- Fragment dokumentu -
· · · · ·
3 Rogi Karny 2025: Zapowiedź turnieju
Turniej 3 Rogi Karny wkomponował się w kalendarz turniejów ogólnopolskich organizowanych przez Polską Federację Socca z taką łatwością, że dziś, to nawet by brakowało go w tym całym turniejowym szaleństwie.
Wracając do początków tego turnieju, to był to duży szok dla nas, z perspektywy obserwatora, który te mecze miał jeszcze skomentować. Nie ukrywamy… to była katorga. Brak nazwisk na koszulkach, każda inna, brak nazwisk w protokołach. Miało to swój klimat, bo w zasadzie był to turniej przeznaczony dla ekip, które w dużej mierze więcej mogłyby nie mieć takiej okazji.
· · · · ·
- Fragmenty danych -
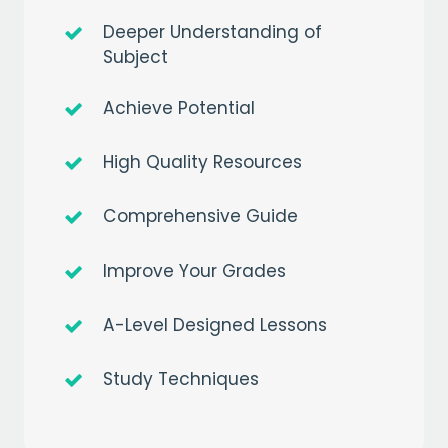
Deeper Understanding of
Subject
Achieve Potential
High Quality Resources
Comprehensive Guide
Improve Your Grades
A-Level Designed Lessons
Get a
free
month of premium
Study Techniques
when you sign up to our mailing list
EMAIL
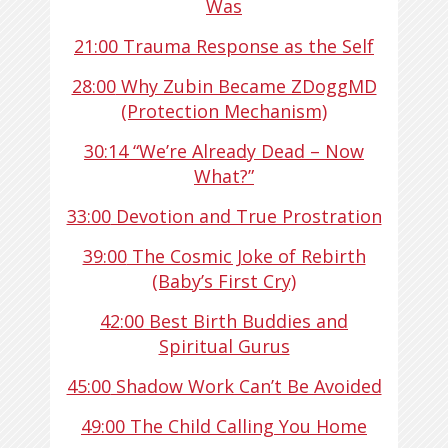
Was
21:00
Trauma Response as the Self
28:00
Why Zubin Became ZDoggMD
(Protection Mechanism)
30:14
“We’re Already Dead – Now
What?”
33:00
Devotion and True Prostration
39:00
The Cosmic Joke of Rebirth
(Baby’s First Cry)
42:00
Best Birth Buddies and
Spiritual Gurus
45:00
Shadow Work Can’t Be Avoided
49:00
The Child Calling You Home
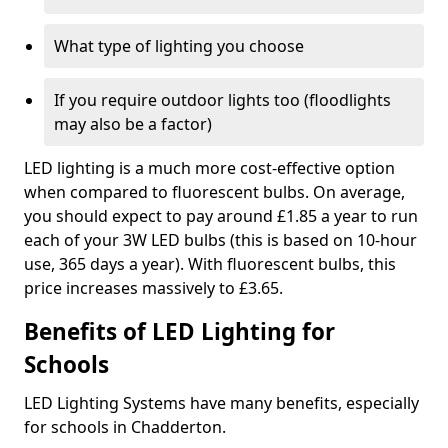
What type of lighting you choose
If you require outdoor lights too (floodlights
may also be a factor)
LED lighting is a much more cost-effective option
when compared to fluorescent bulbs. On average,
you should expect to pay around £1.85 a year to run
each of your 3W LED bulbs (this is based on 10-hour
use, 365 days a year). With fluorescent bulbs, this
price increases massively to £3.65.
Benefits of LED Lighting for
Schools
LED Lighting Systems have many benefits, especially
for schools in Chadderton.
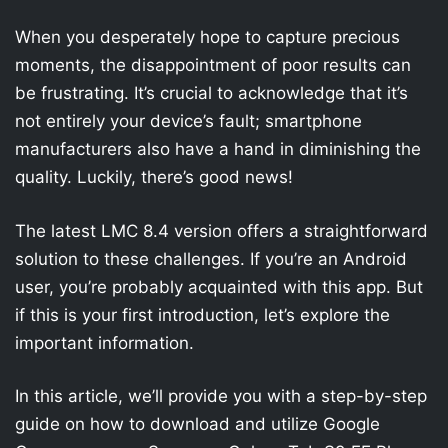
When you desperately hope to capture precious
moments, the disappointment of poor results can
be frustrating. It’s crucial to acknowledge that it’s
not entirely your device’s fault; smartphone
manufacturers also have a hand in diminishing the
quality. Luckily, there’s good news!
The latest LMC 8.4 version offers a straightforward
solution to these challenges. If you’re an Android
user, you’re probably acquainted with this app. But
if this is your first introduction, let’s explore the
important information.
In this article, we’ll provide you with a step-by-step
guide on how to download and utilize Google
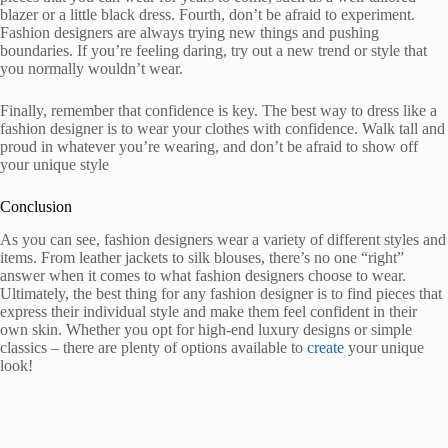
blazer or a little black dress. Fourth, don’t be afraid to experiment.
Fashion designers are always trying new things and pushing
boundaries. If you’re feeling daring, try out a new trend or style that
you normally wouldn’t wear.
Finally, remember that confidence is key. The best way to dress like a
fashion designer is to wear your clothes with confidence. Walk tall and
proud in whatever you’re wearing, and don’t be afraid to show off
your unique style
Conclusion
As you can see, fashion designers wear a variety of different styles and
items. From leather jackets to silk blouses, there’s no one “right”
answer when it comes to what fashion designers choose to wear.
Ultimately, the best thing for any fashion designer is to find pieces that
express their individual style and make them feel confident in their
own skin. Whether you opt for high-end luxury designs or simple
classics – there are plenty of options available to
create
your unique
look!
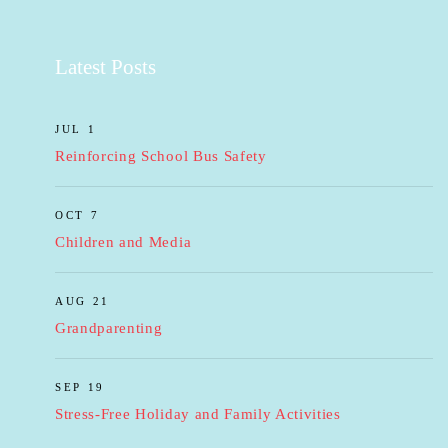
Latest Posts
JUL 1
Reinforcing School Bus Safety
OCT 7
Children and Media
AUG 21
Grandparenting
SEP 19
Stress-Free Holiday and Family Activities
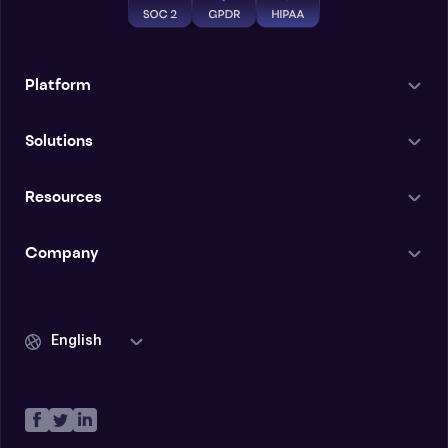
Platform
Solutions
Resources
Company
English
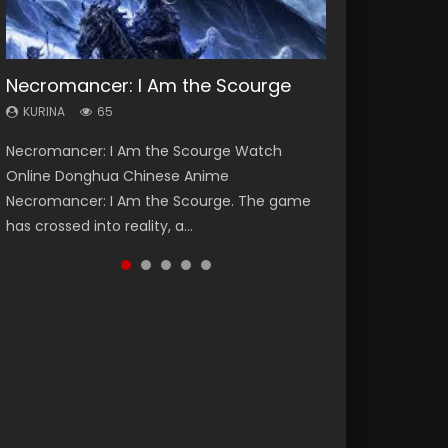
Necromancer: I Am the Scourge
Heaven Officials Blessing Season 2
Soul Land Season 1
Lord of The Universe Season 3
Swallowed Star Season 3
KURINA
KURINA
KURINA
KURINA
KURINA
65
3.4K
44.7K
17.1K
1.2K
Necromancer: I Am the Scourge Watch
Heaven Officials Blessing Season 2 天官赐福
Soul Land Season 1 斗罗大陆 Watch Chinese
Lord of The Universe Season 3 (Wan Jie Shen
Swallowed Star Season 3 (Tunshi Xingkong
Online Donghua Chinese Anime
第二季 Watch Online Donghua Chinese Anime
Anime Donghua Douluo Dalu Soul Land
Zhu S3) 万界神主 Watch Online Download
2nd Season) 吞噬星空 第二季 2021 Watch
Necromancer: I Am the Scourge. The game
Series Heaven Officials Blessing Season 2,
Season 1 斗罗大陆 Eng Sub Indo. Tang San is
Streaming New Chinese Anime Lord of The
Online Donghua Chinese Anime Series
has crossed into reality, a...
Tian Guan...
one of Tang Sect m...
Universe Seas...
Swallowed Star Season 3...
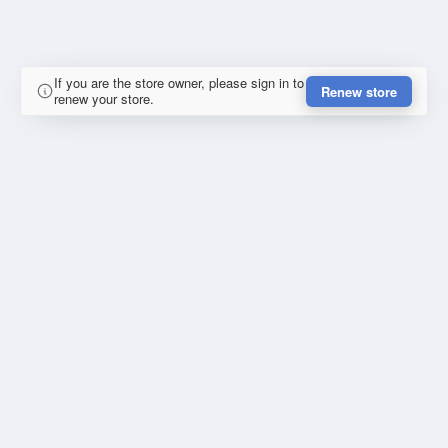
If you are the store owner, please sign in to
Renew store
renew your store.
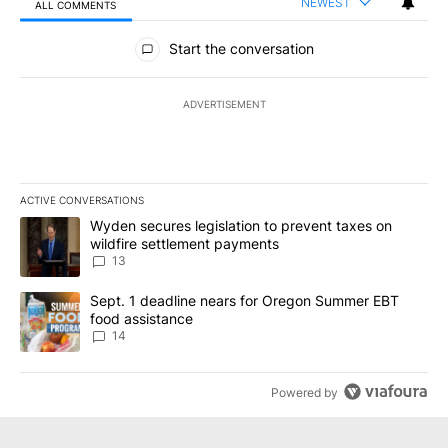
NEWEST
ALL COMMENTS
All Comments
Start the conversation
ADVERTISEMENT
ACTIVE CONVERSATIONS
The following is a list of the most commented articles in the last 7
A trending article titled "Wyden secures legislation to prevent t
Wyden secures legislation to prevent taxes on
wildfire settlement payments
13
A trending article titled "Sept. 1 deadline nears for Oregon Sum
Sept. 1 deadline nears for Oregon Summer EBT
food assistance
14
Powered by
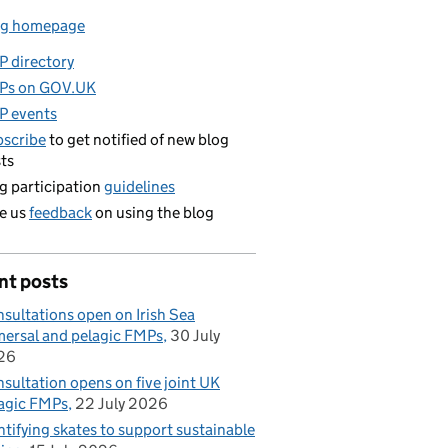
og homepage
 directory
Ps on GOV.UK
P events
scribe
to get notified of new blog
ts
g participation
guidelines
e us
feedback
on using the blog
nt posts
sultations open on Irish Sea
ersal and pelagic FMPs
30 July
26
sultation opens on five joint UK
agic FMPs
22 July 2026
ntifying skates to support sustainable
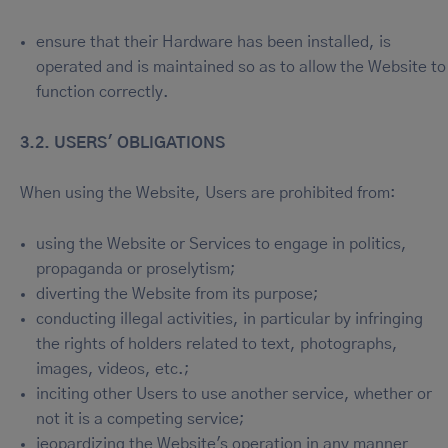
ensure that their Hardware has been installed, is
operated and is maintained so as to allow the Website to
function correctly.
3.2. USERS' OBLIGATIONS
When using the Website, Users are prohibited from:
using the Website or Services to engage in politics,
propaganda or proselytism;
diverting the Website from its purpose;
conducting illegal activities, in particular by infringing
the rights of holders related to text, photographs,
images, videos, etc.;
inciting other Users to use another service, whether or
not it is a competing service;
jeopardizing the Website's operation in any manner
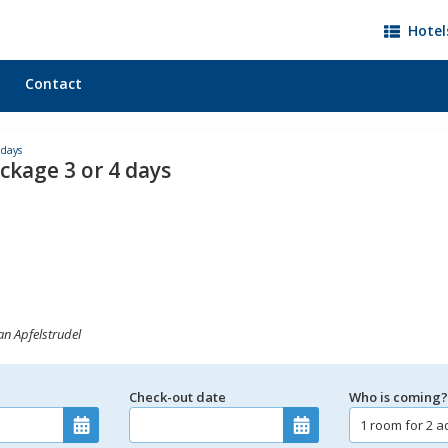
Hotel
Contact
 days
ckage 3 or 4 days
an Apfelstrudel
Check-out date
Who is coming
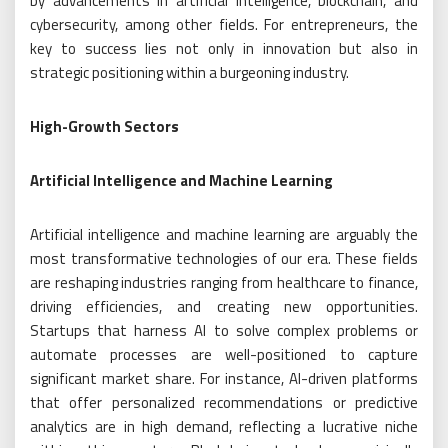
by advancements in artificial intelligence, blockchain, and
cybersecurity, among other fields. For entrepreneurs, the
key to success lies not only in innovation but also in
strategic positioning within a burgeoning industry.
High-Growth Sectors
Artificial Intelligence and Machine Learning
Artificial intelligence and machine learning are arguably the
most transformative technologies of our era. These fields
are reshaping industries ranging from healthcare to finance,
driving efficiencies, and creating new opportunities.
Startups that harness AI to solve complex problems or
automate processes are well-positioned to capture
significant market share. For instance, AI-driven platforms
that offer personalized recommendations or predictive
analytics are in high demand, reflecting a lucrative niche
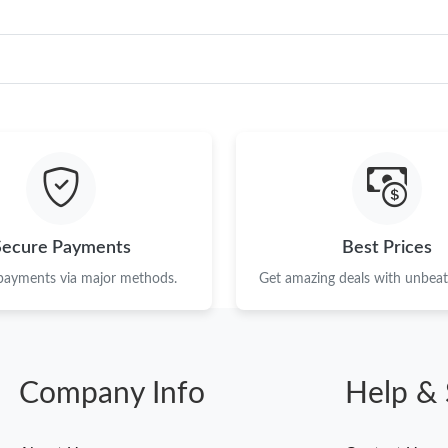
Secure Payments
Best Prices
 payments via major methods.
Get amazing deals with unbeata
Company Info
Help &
· · · · ·
Kontynuuj zapowiedź turnieju 3 Rogi Karny 2025, zaczynając od zdania, które następuje po ostatnim pokazanym.

Biorąc pod uwagę, że już te 7 lat temu drużyny na turniejach eliminacyjnych do Mistrzostw Polski Socca czy Fortuna Pucharze Polski Socca miały po dwa komplety strojów, wszystko dopieszczane prawie pod półkę profesjonalną, a tu - „BUM!". Dziś jednak turniej 3 Rogi Karny, to już inna galaktyka. Dla niektórych zawodników czy drużyn jest to oczywiście, w teorii, najłatwiejsza droga do Socca Champions League ale niekoniecznie musi też tak być.
W zasadzie z roku na roku otrzymujemy kolejne niespodzianki i wyrastają z tego turnieju kolejne gwiazdy. Najlepszym przykładem jest Łukasz Sikorski, czyli zeszłoroczny Król Strzelców i jeden z najlepszych zawodników całego turnieju. Otarł się o kadrę, będąc na kilku zgrupowaniach, a przede wszystkim zapadł nam w pamięć z perspektywy całego turnieju. To jeden z kilku przykładów, które można podsunąć, bo byli jeszcze chociażby tacy zawodnicy jak Maciej Grabicki przed rokiem, Maciej Danecki z 5408 Squad.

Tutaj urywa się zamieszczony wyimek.